The situation in Hungary is arguably worse. With elections having taken place in early April, and the new government only having been officially installed last week, the country doesn't even have a GDPR implementation bill ready yet.
According to Zsolt Tolnai, a Budapest-based data protection lawyer, in the months leading up to the election, Hungarian politicians "didn't really focus on the issues which have no real political value for them."
"That meant all the bills about such regulations as implementing GDPR were postponed until the new parliament. Now [the new parliament] is working, but in the first few weeks it seems that politics has overruled everything and they have focused on some new legislation which has real political value for them and has some direct connection to the winning parties' promises," Tolnai explained.
"I suppose they will resume proper legislation only in June or even after the legislative break in July and August," he added. "My prediction is that the act implementing GDPR in Hungary is going to be issued… within the next six weeks. The ministry of justice has circulated this [draft] maybe since last August, and from last August nothing happened.

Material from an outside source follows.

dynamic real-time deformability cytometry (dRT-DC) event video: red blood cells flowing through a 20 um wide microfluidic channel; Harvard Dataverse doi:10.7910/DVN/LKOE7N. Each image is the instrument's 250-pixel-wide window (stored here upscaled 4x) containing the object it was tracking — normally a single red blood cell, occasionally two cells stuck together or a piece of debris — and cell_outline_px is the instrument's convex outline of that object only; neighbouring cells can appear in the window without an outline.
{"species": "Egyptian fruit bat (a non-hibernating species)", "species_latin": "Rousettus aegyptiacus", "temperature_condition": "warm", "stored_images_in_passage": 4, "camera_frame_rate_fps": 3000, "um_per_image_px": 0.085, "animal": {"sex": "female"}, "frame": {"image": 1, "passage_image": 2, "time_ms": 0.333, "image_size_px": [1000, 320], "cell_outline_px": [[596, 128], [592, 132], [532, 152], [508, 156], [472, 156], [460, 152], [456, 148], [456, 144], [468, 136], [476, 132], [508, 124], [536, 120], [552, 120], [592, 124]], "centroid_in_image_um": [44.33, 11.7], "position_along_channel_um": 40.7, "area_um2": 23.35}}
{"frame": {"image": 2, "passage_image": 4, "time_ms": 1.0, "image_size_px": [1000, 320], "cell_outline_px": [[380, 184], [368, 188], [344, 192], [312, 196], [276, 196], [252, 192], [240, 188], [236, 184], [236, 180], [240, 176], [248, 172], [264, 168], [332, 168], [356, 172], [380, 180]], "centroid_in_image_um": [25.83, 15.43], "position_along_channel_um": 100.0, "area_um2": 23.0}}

Several NGOs, companies and government bodies issued comments … but it has not yet been submitted to the parliament."
Why has this taken so long? "I suppose it's just a tradition in Hungary that new legislation is only enacted at the last minute," Tolnai said. "They like living in danger."
The impact of this delay on Hungarian businesses will be limited, Tolnai said, because the existing Hungarian data protection law is already fairly strict and unlikely to conflict much with the GDPR. The only significant problem is that, until the new act is passed, the Hungarian data protection authority does not have a mandate from government to actually enforce the GDPR.
"Until we have the implementation act they cannot do that, it's true," Tolnai said. "But I don't think the authority is ready to go out next Friday and do big examinations [anyway] … It will be even a year until they can get up to full speed. I suppose, if there are a few weeks where they have no real mandate, it is not a real issue."
Italy is another country that won't be ready in time, although it's not as far behind as Hungary and Slovenia. Again, elections are a factor there — held in early March, it is only now that the victors are getting round to forming a coalition.
"Political instability is one of the reasons of the delay, but it does not seem to me that, apart from Germany, other countries have been much faster," noted Giulio Coraggio of DLA Piper's Milan office, who detailed some of the implementation bill's elements in a recent blog post.